MikeH
01-12-2003, 01:38 PM
Question: Do we take any consideration of client processor speed when distributing k/n pairs to SB clients?
I assume at the moment you are taking the smallest sieved n from the database of untested k/n pairs. Thus all k values have their n's slowly increasing (with the possible exception of k=54767 which seems to have slipped behind, but irrelevant to this discussion).
I also think I would be correct in saying that it is important to the project to try to keep the "n upper bound" values moving forwards as quickly as possible, and to not let the gap between the "n upper bound" and the "max n tested" grow too large.
If you made an allowance for the client processor speed, then in theory at least, it should be possible that when each SB client completes a k/n pair, at that instant it is both the "n upper bound" and the "max n tested".
This would be achieved by giving the lowest n value available to the fastest clients, but for slower clients giving an n value slightly higher up the key space. If the offset into the key-space is perfect, when the client completes the k/n pair, it will be both the "n upper bound" and the "max n tested".
From back of envelope math, if we call a PC faster than 2.0GHz 'fast' (i.e. it would get the lowest n), then for a PC one quarter its speed (500MHz), we need to allocate an n value which is
(number of completed tests expected returned in time taken for 2.0GHz PC to complete) * ((fast PC speed / target PC speed) - 1)
A 2.0GHz PC will take about 17 hours to complete a unit in current n range (n=2.2M), thus from current stats (885 proth tests completed today), for 500MHz PC,
(885*(17/24)) * ((2000/500) - 1) = 627 * 3 = 1881
Which means for this example, today a 2.0GHz PC should be given the smallest available n, while the 500MHz PC should be given the 1881st smallest available n.
Yes, you will still get users that give up with SB, leading to the k/n pair being recycled, but this method would guarantee that recycled k/n pairs are always allocated to fast PCs, pulling back the "n upper bound" as quickly as possible.
If we had a configuration item in the client, that allowed the user to indicate the expected number of hours the PC will be on, then the accuracy improves.
Obviously this adds complication to the key-space server s/w (and a little to the client), and whether this is worth the effort at the moment depends upon how slow the slowest PC currently being used is. But as n increases some sort of optimisation will be better than none at all.
Of course, if you're already doing something like this, then please ignore my ramblings.
I assume at the moment you are taking the smallest sieved n from the database of untested k/n pairs.

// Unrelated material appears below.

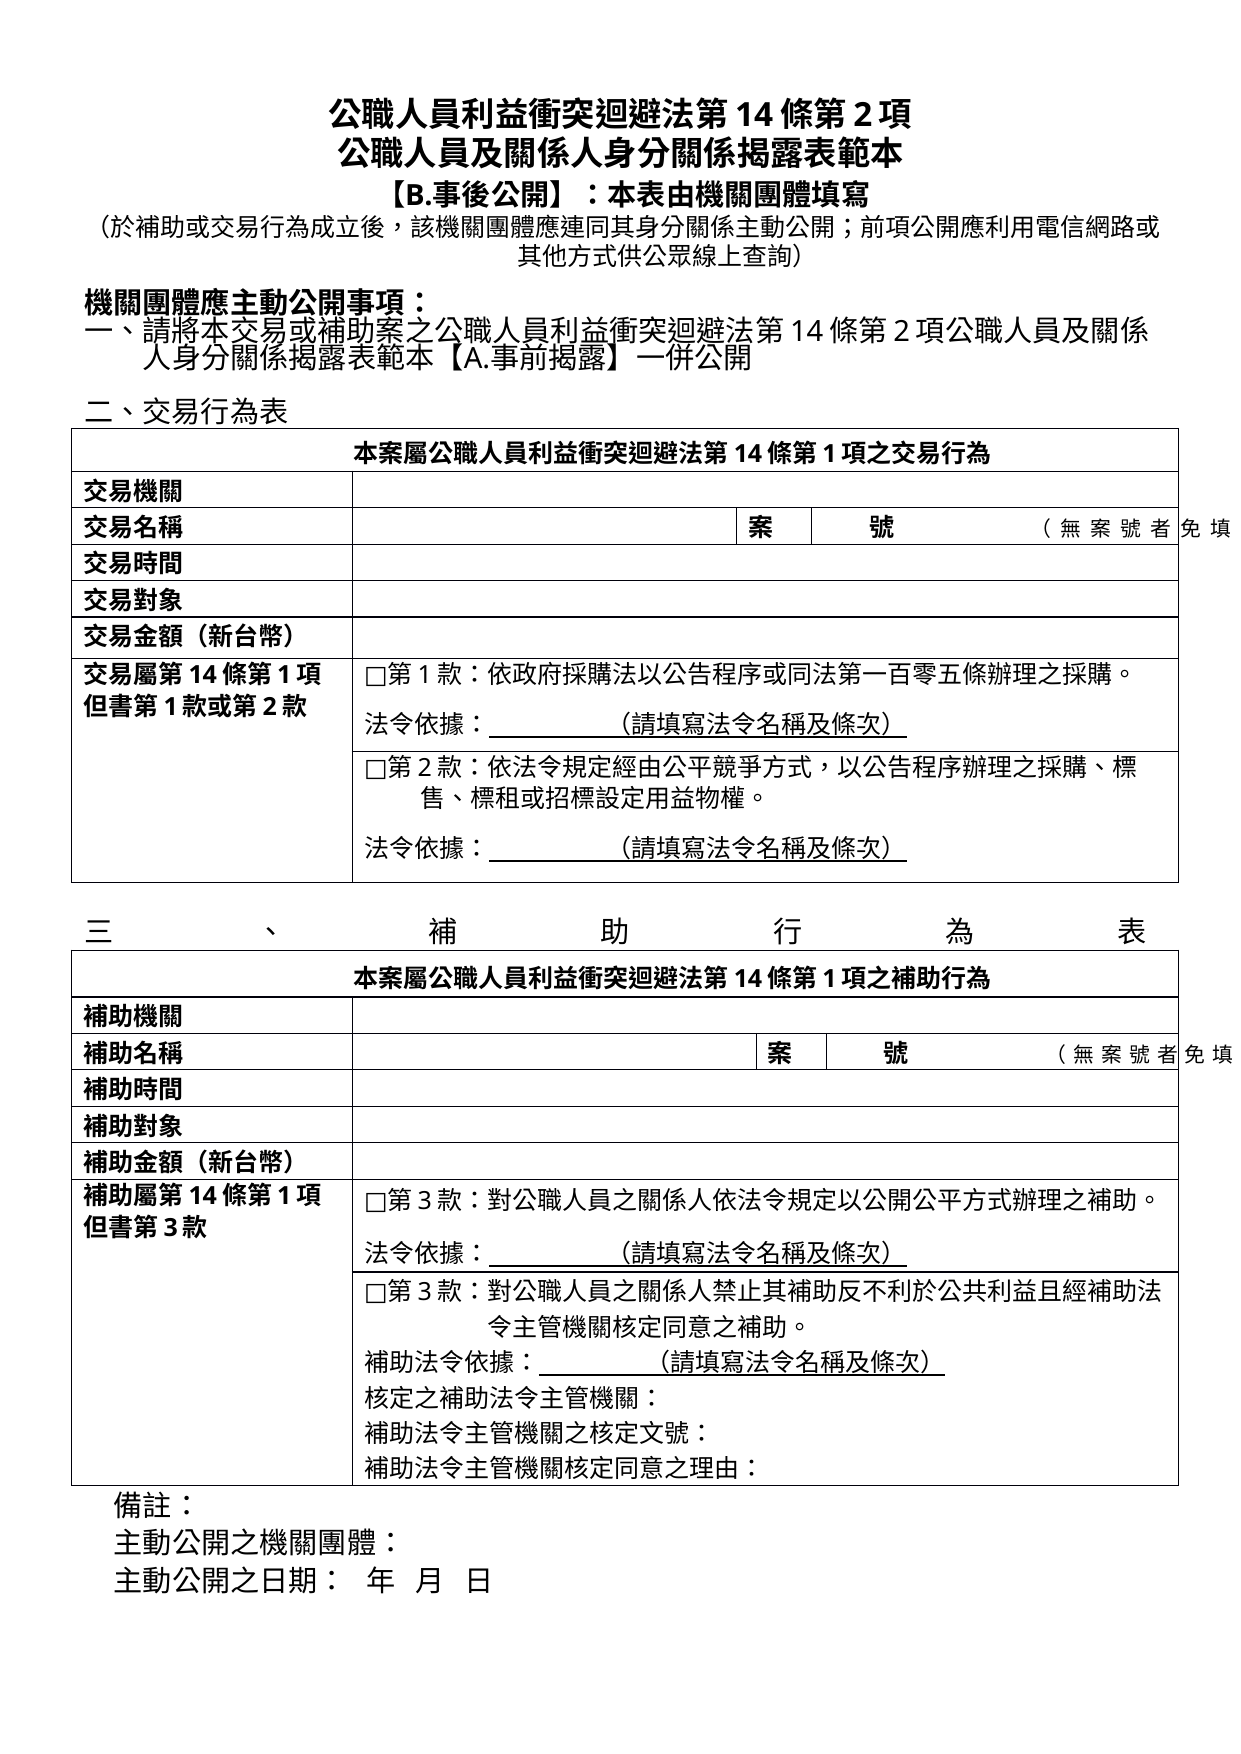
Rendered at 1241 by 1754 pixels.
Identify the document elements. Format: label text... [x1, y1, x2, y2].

Thus all k values have their n's slowly increasing (with the possible exception of k=54767 which seems to have slipped behind, but irrelevant to this discussion).
I also think I would be correct in saying that it is important to the project to try to keep the "n upper bound" values moving forwards as quickly as possible, and to not let the gap between the "n upper bound" and the "max n tested" grow too large.

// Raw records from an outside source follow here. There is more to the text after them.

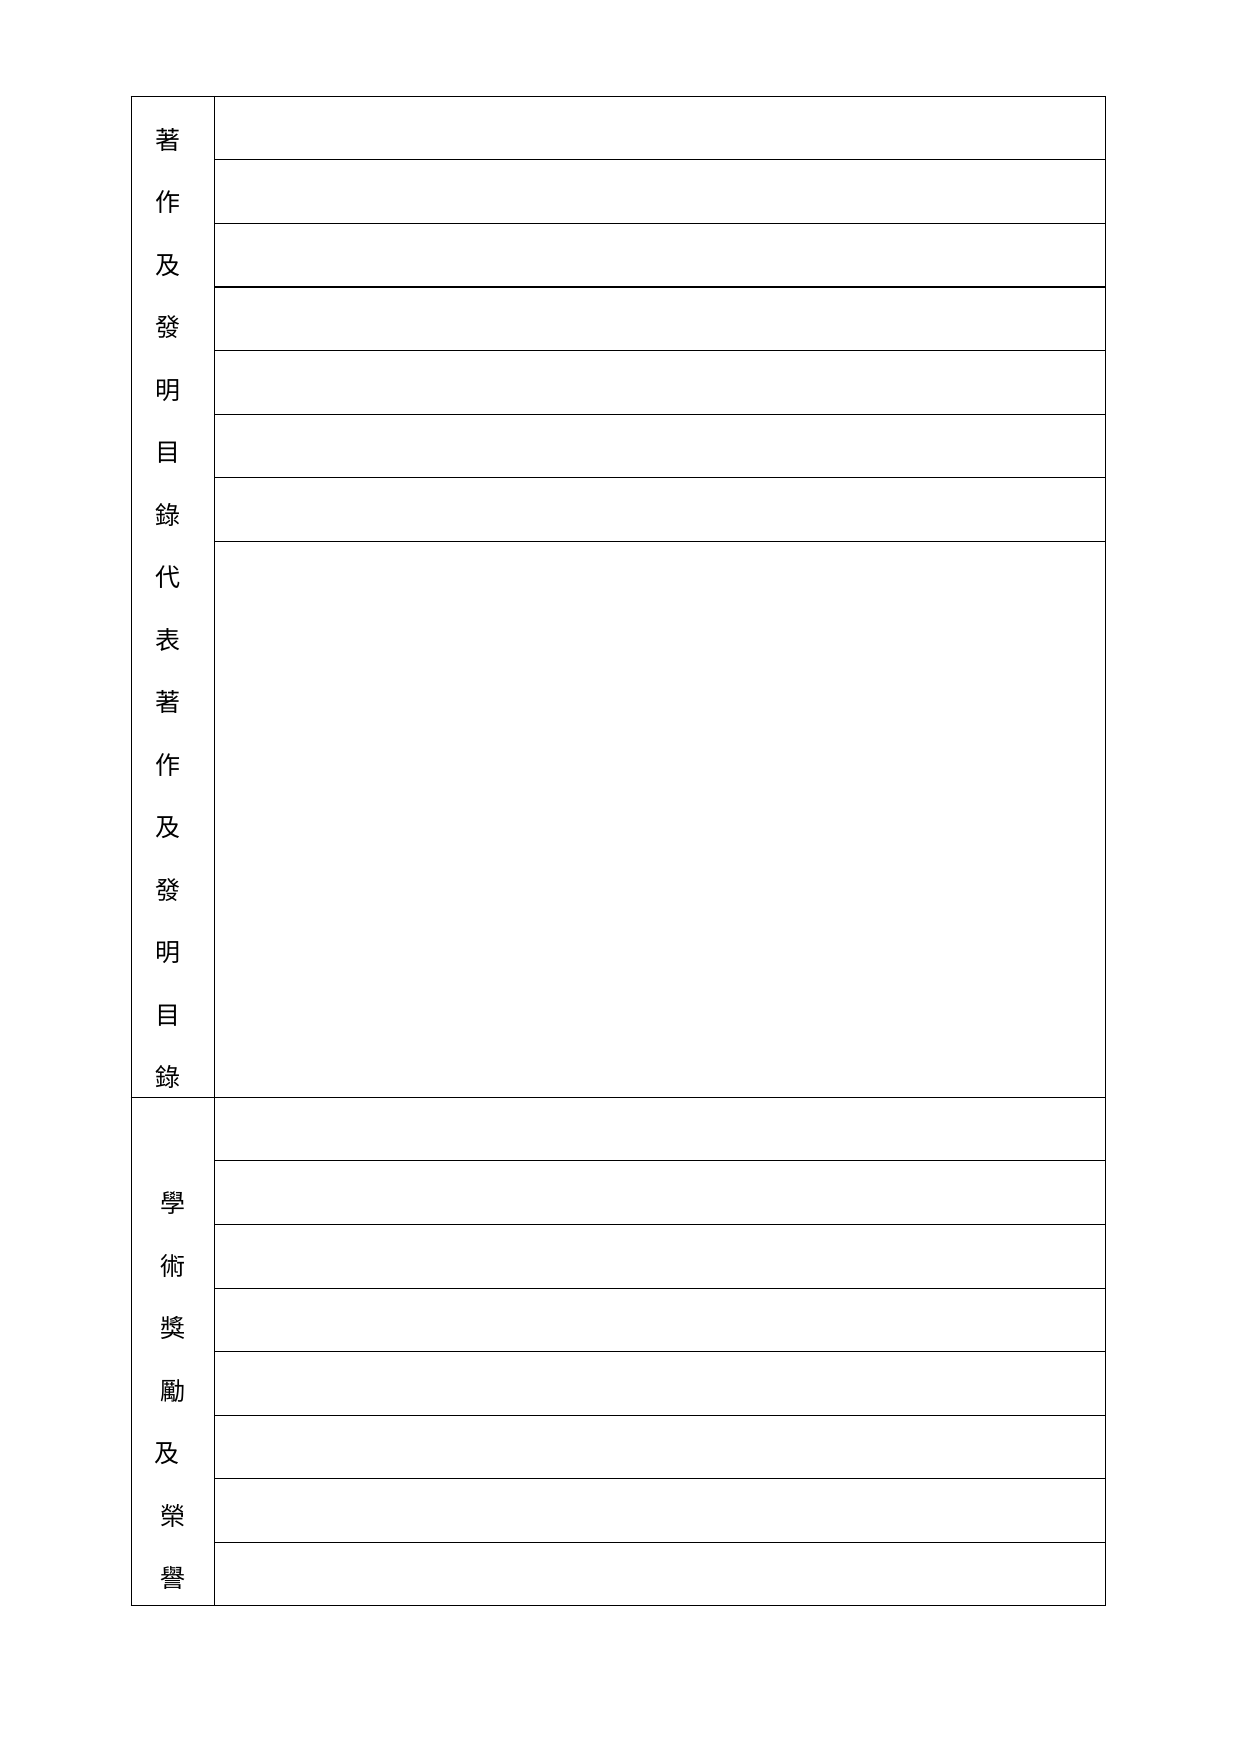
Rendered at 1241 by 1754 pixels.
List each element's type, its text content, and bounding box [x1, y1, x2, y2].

table_cell 著 作 及 發 明 目 錄 代 表 著 作 及 發 明 目 錄 [132, 97, 214, 1097]
table_cell [215, 478, 1105, 541]
table_cell [215, 1543, 1105, 1605]
table_cell [215, 1098, 1105, 1160]
table_cell [215, 1225, 1105, 1287]
table_cell [215, 97, 1105, 159]
table_cell [215, 224, 1105, 286]
table_cell 學 術 獎 勵 及 榮 譽 [132, 1098, 214, 1605]
table_cell [215, 1161, 1105, 1224]
table_cell [215, 1479, 1105, 1542]
table_cell [215, 1416, 1105, 1478]
table_cell [215, 1289, 1105, 1351]
table_cell [215, 1352, 1105, 1414]
table_cell [215, 351, 1105, 413]
table_cell [215, 415, 1105, 477]
table_cell [215, 542, 1105, 1097]
table_cell [215, 160, 1105, 223]
table_cell [215, 288, 1105, 350]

If you made an allowance for the client processor speed, then in theory at least, it should be possible that when each SB client completes a k/n pair, at that instant it is both the "n upper bound" and the "max n tested".
This would be achieved by giving the lowest n value available to the fastest clients, but for slower clients giving an n value slightly higher up the key space. If the offset into the key-space is perfect, when the client completes the k/n pair, it will be both the "n upper bound" and the "max n tested".
From back of envelope math, if we call a PC faster than 2.0GHz 'fast' (i.e. it would get the lowest n), then for a PC one quarter its speed (500MHz), we need to allocate an n value which is
(number of completed tests expected returned in time taken for 2.0GHz PC to complete) * ((fast PC speed / target PC speed) - 1)
A 2.0GHz PC will take about 17 hours to complete a unit in current n range (n=2.2M), thus from current stats (885 proth tests completed today), for 500MHz PC,
(885*(17/24)) * ((2000/500) - 1) = 627 * 3 = 1881
Which means for this example, today a 2.0GHz PC should be given the smallest available n, while the 500MHz PC should be given the 1881st smallest available n.
Yes, you will still get users that give up with SB, leading to the k/n pair being recycled, but this method would guarantee that recycled k/n pairs are always allocated to fast PCs, pulling back the "n upper bound" as quickly as possible.
If we had a configuration item in the client, that allowed the user to indicate the expected number of hours the PC will be on, then the accuracy improves.
Obviously this adds complication to the key-space server s/w (and a little to the client), and whether this is worth the effort at the moment depends upon how slow the slowest PC currently being used is. But as n increases some sort of optimisation will be better than none at all.
Of course, if you're already doing something like this, then please ignore my ramblings.